◆ Exercise: Copy the listing below in full, reproducing every line without any change.

◆ Task input:
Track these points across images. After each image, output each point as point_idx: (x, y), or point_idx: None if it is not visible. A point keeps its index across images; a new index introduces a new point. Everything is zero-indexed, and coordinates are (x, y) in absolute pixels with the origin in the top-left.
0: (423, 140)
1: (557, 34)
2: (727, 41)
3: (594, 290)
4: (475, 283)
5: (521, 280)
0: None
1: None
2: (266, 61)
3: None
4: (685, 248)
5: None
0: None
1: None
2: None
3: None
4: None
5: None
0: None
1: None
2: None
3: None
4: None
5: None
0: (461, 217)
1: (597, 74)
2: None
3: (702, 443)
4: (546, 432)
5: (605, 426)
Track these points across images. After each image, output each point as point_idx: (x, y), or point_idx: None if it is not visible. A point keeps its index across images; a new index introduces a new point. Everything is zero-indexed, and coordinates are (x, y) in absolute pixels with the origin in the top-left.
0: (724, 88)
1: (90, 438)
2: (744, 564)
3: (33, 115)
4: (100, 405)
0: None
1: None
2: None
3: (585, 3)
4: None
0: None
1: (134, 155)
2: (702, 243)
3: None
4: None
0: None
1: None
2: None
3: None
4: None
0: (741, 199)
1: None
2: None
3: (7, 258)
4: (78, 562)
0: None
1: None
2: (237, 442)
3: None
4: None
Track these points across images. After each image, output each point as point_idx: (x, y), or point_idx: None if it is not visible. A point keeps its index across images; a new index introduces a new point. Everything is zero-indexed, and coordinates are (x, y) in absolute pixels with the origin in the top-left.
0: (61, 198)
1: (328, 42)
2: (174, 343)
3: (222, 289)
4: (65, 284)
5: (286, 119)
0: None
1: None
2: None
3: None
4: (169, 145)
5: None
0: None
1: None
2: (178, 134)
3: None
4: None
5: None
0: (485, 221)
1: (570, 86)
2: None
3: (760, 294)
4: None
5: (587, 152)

◆ Exercise output:
Track these points across images. After each image, output each point as point_idx: (x, y), or point_idx: None if it is not visible. A point keeps its index across images; a new index introduces a new point. Everything is zero-indexed, and coordinates are (x, y) in absolute pixels with the origin in the top-left.
0: (423, 140)
1: (557, 34)
2: (727, 41)
3: (594, 290)
4: (475, 283)
5: (521, 280)
0: None
1: None
2: (266, 61)
3: None
4: (685, 248)
5: None
0: None
1: None
2: None
3: None
4: None
5: None
0: None
1: None
2: None
3: None
4: None
5: None
0: (461, 217)
1: (597, 74)
2: None
3: (702, 443)
4: (546, 432)
5: (605, 426)
Track these points across images. After each image, output each point as point_idx: (x, y), or point_idx: None if it is not visible. A point keeps its index across images; a new index introduces a new point. Everything is zero-indexed, and coordinates are (x, y) in absolute pixels with the origin in the top-left.
0: (724, 88)
1: (90, 438)
2: (744, 564)
3: (33, 115)
4: (100, 405)
0: None
1: None
2: None
3: (585, 3)
4: None
0: None
1: (134, 155)
2: (702, 243)
3: None
4: None
0: None
1: None
2: None
3: None
4: None
0: (741, 199)
1: None
2: None
3: (7, 258)
4: (78, 562)
0: None
1: None
2: (237, 442)
3: None
4: None
Track these points across images. After each image, output each point as point_idx: (x, y), or point_idx: None if it is not visible. A point keeps its index across images; a new index introduces a new point. Everything is zero-indexed, and coordinates are (x, y) in absolute pixels with the origin in the top-left.
0: (61, 198)
1: (328, 42)
2: (174, 343)
3: (222, 289)
4: (65, 284)
5: (286, 119)
0: None
1: None
2: None
3: None
4: (169, 145)
5: None
0: None
1: None
2: (178, 134)
3: None
4: None
5: None
0: (485, 221)
1: (570, 86)
2: None
3: (760, 294)
4: None
5: (587, 152)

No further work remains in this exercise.